Since the 1990s Kunming has undergone extensive redevelopment and population growth. Tom first visited the city in 1987 and remembers a small city of one to two story buildings and narrow streets crowded with bicycles.
Now taxis, private cars and buses speed along 6-lane wide, tree-lined boulevards. Drivers obey traffic signals and rules of the road and they do not drive with their horns the way drivers do in Nepal and India.
Throngs of electric bikes and traditional bicycles own the wide bike lanes on both sides of major streets. Pedestrians have the wide sidewalks to themselves and don't have to share them with bicycles as in Tokyo.

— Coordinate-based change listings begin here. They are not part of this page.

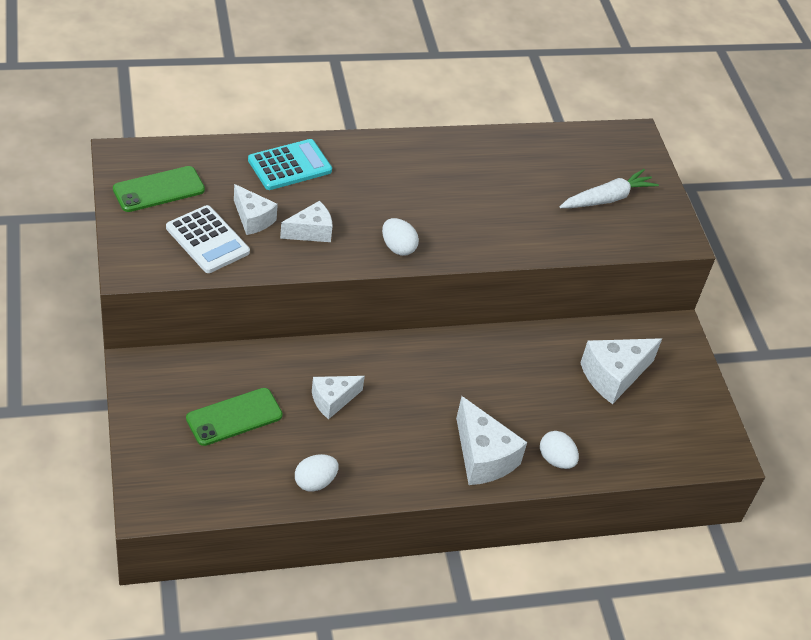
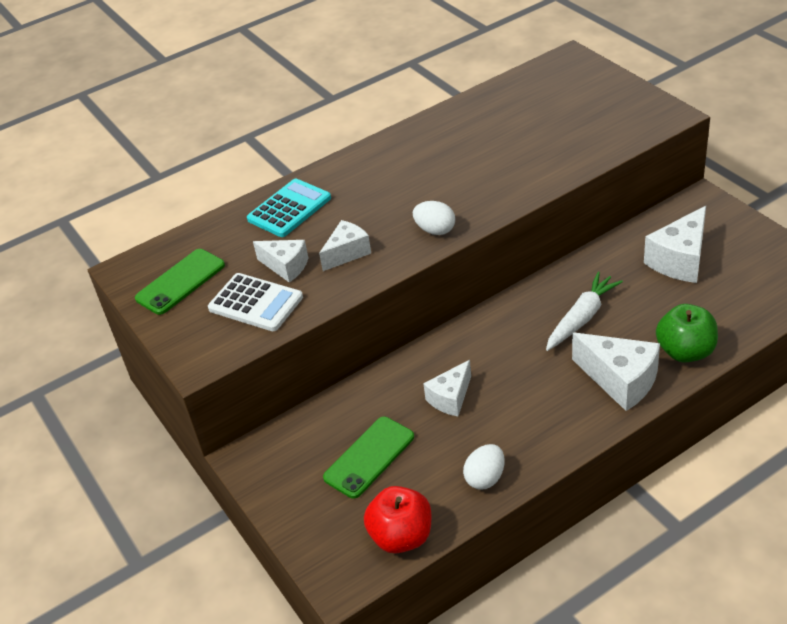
camera: 10 degrees left, 5 degrees down
(217, 495) = (401, 536): none -> red apple
(556, 460) = (685, 351): white egg -> green apple
(607, 198) = (585, 112): white carrot -> white carrot (582, 318)

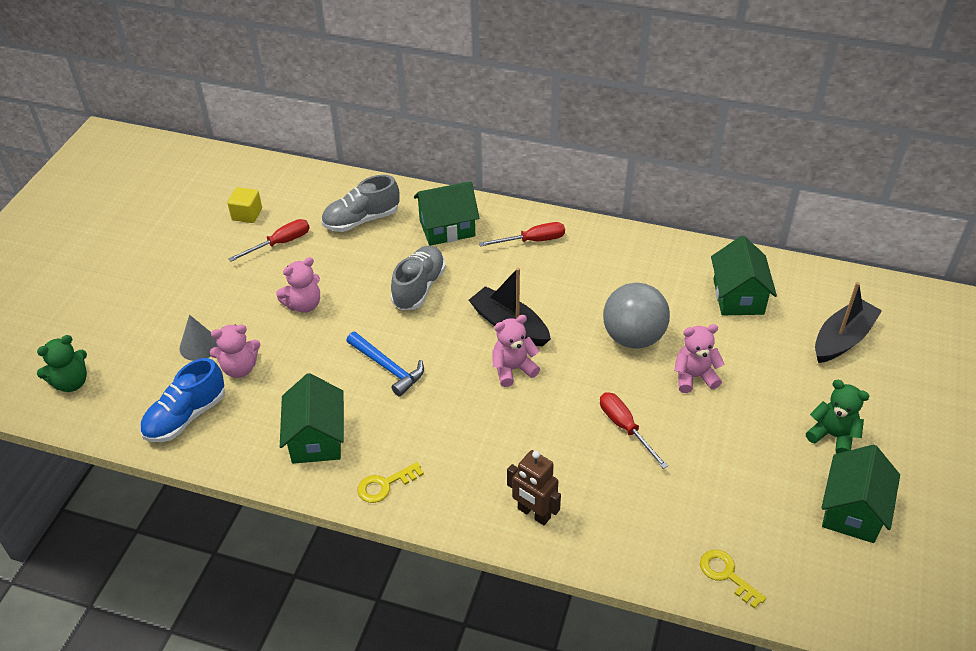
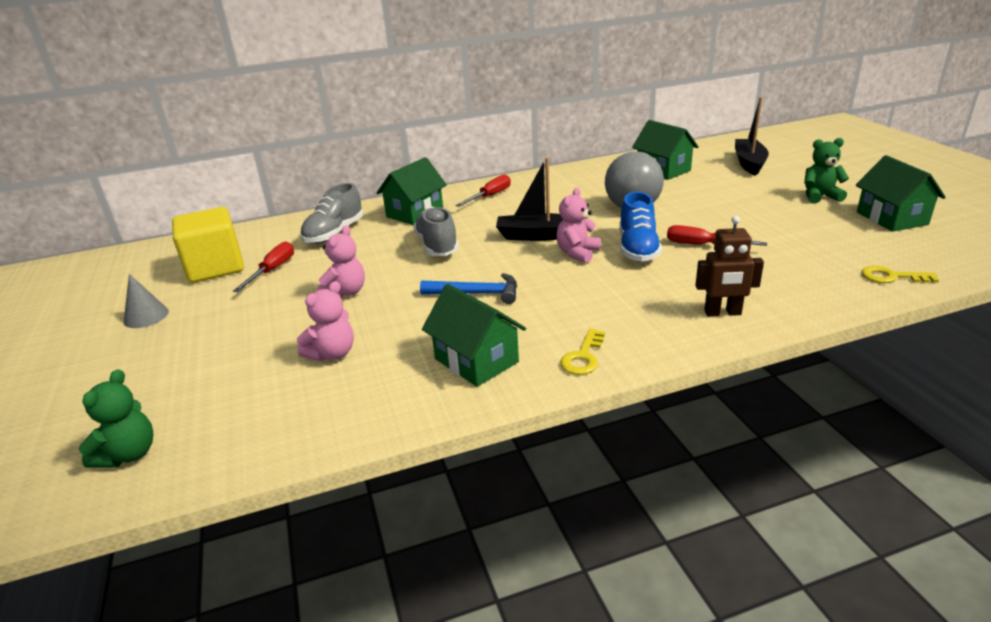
camera: 35 degrees left, 15 degrees down
(186, 417) = (315, 411): blue shoe -> blue shoe (638, 249)
(199, 346) = (266, 359): grey cone -> grey cone (146, 316)
(247, 214) = (215, 267): yellow cube -> yellow cube, size x1.97
(694, 377) = (700, 208): pink teddy bear -> none

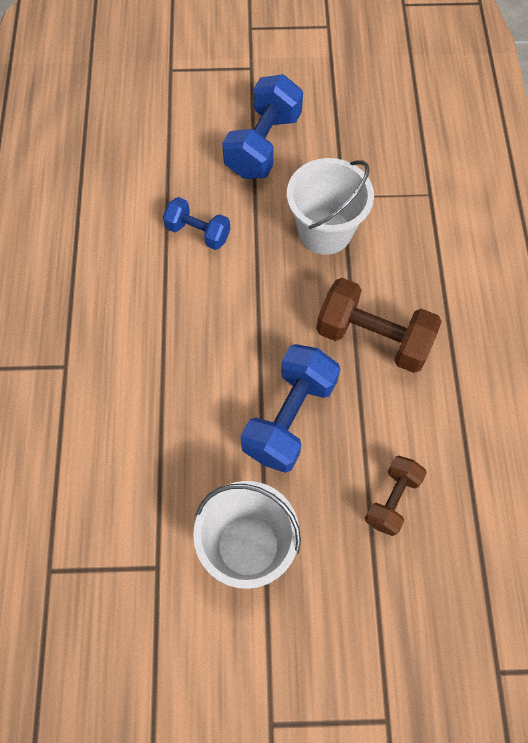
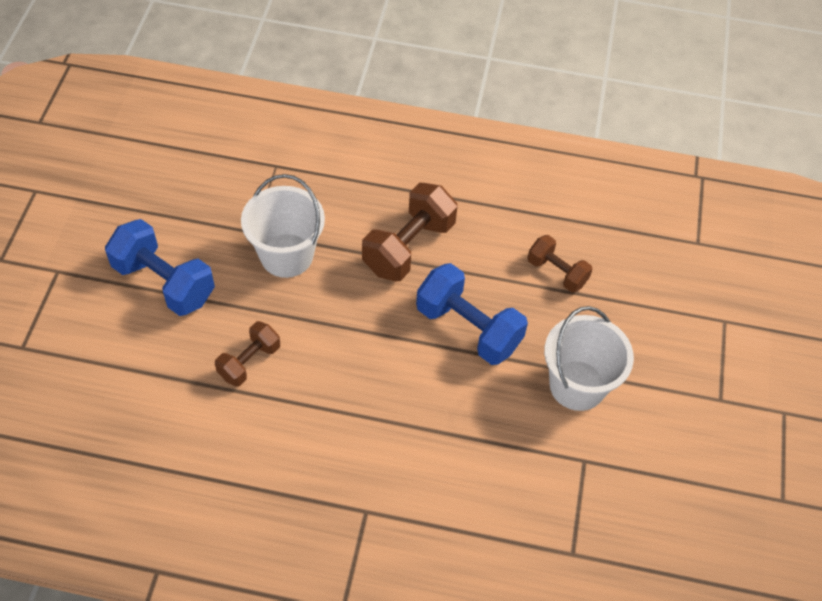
camera: 80 degrees left, 10 degrees down
(198, 232) = (249, 362): blue dumbbell -> brown dumbbell

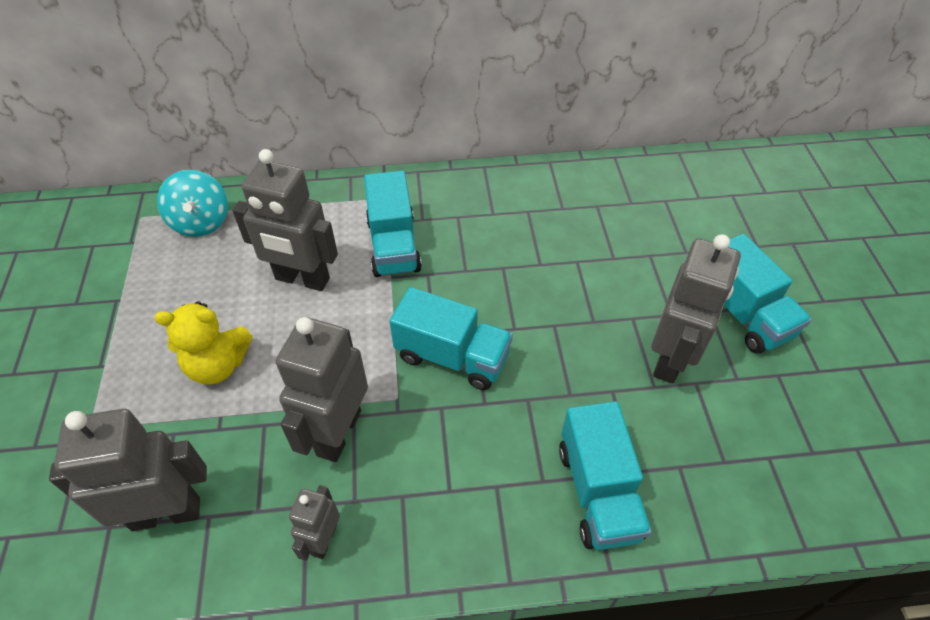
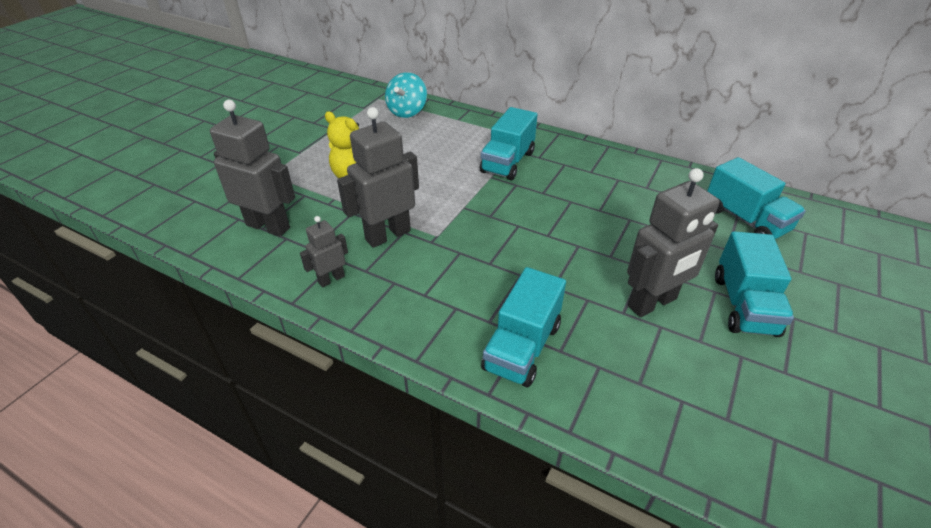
camera: 35 degrees right, 10 degrees down
(302, 279) = (437, 157): grey robot -> none
(452, 356) = (491, 231): turquoise truck -> turquoise truck (745, 220)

Unlike in Berkeley and Tokyo, any vehicle that rolls on wheels in Kunming has right-of-way over pedestrians. At intersections of any size, and especially when crossing a street with a 'walk' signal, pedestrians must be on the lookout for vehicles turning across their paths.
Kunming has become a city of modern high-rise office buildings and multi-story urban shopping malls with shops selling international luxury designer brands. There are innumerable clusters of high-rise apartment/condo blocks. This is the view from my classroom window:
These old apartments are being rapidly demolished to make room for high-rise apartment blocks. Many residents of the old accommodations may be happy to move into more modern dwellings but unhappy about the increased cost.
Throughout the central city vast construction projects are underway on whole city-block areas. One such project is across the street from our language school. From our 16th floor window we see and hear men and machines working 24 hours/day, 7 days/week.